The occasion was the arrival of high school pitchers and catchers who the Maine Principals’ Association allow to practice a week earlier than their teammates to get their arms in shape. Baseball pitchers need all the time they can get to prepare their arms for the season, softball pitchers, not so much.
“Most of these kids should be ready to go, unlike baseball,” Gardiner softball coach Ginger Shaw said. “Softball is a more of a general motion of the shoulder anyways as long as you’re not doing a lot of the screwballs and the curveballs and stuff like that.”
The MPA allows just 10 players for pitchers and catchers week and although softball can use any combination of those positions, baseball is required to use eight pitchers and two catchers. Coaches are allowed to oversee conditioning and arm development but must stay away from game situations or strategy of any kind. Full team practices for all spring sports begin next Monday with the first countable games on April 17.
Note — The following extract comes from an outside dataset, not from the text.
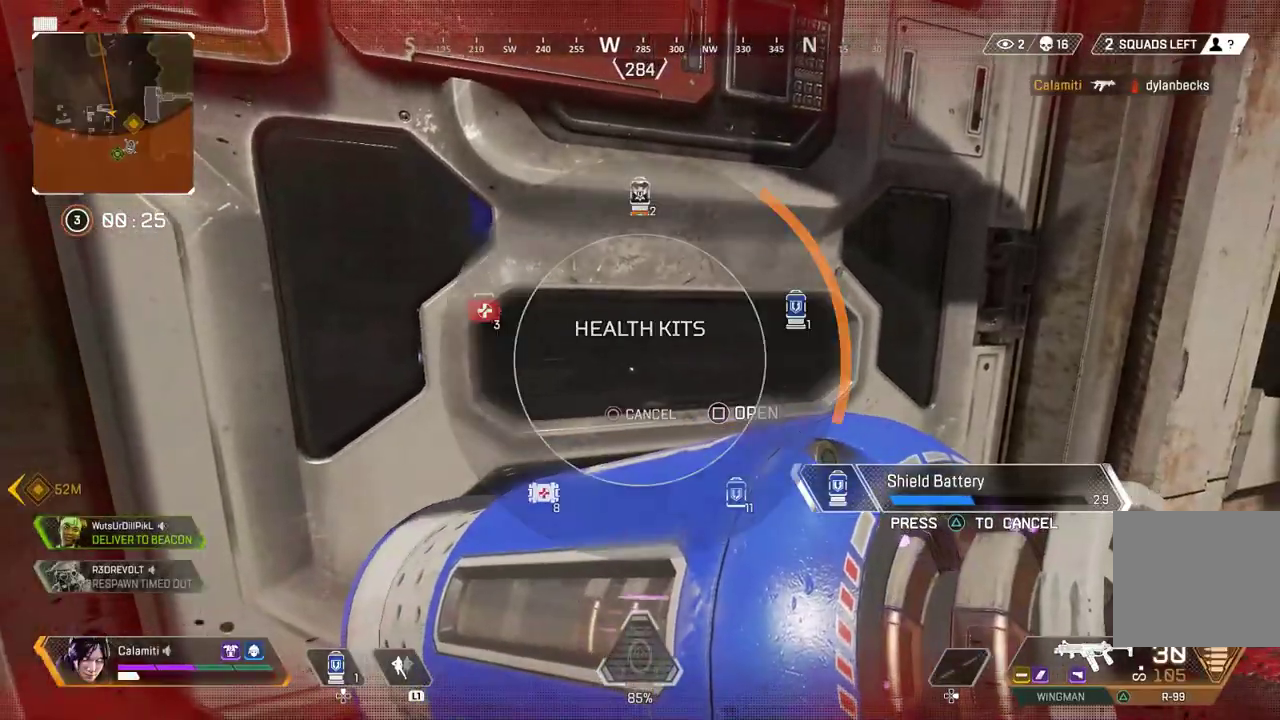
{"buttons": [], "left_stick": "up", "right_stick": "center", "events": [[33, "right_stick", "left"], [167, "DPAD_UP", "up"], [217, "right_stick", "center"], [350, "left_stick", "up"]]}
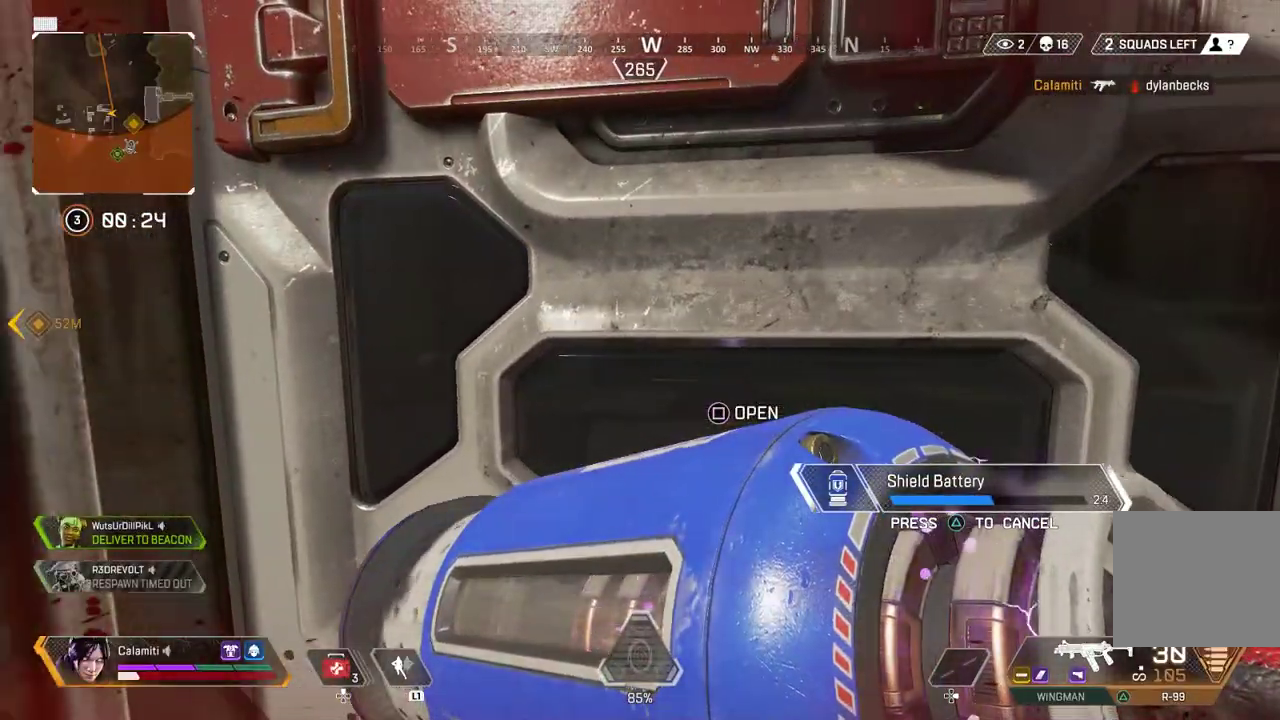
{"buttons": ["CIRCLE"], "left_stick": "center", "right_stick": "left", "events": [[50, "left_stick", "center"], [450, "CIRCLE", "down"], [483, "right_stick", "left"]]}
Gardiner junior Kristal Smith appeared in midseason form as she fired fastballs into the mitt, not surprising since she’s been at it all winter.
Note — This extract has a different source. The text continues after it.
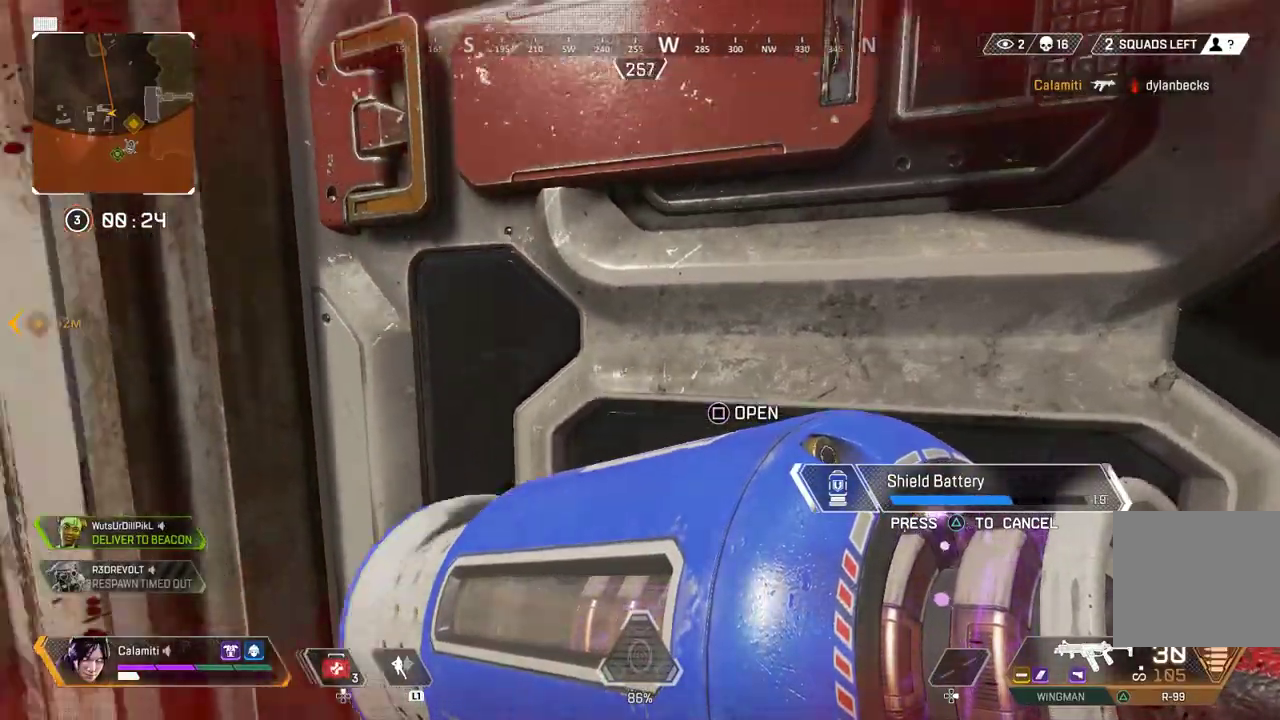
{"buttons": [], "left_stick": "center", "right_stick": "center", "events": [[33, "CIRCLE", "up"], [133, "right_stick", "center"], [317, "CIRCLE", "down"], [383, "CIRCLE", "up"]]}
“I usually practice three days a week,” Smith said. “Two days during school I wake up at 4 a.m.”
Expectations for the Tigers this season are high. In addition to Smith, senior pitcher Brittany Rollins returns to the lineup along with several of her teammates. Last year, Gardiner finished 17-2 and reached the Eastern Maine Class B championship game.
“I am very excited,” Smith said.
The Winslow baseball team reached the Class B state championship game last season and returns several of those players, including four pitchers. Coach Jesse Lacasse said he’ll take it slowly the first few weeks of the season.
“I focus on slowly progressing arms and a lot of running,” he said. “I do more lower body conditioning with the catchers.”
Lacasse said his pitchers won’t take to the portable mound until at least Wednesday and they’ll be limited to no more than 25 pitches for the first week and no curveballs for at least two weeks.
“The biggest one is not using curveballs,” he said. “I don’t think the arms are ready for it for awhile. I want them to rely on fastballs and chanegups more anyway.”
Two years ago, Winslow held its pitchers and catchers week outside and last year, the Black Raiders were outdoors by the second week of practice. That won’t be the case this season.
“I think we’re going to be in the gym for awhile,” Lacasse said. “I try to ingrain in their heads they have time to get their arms ready.”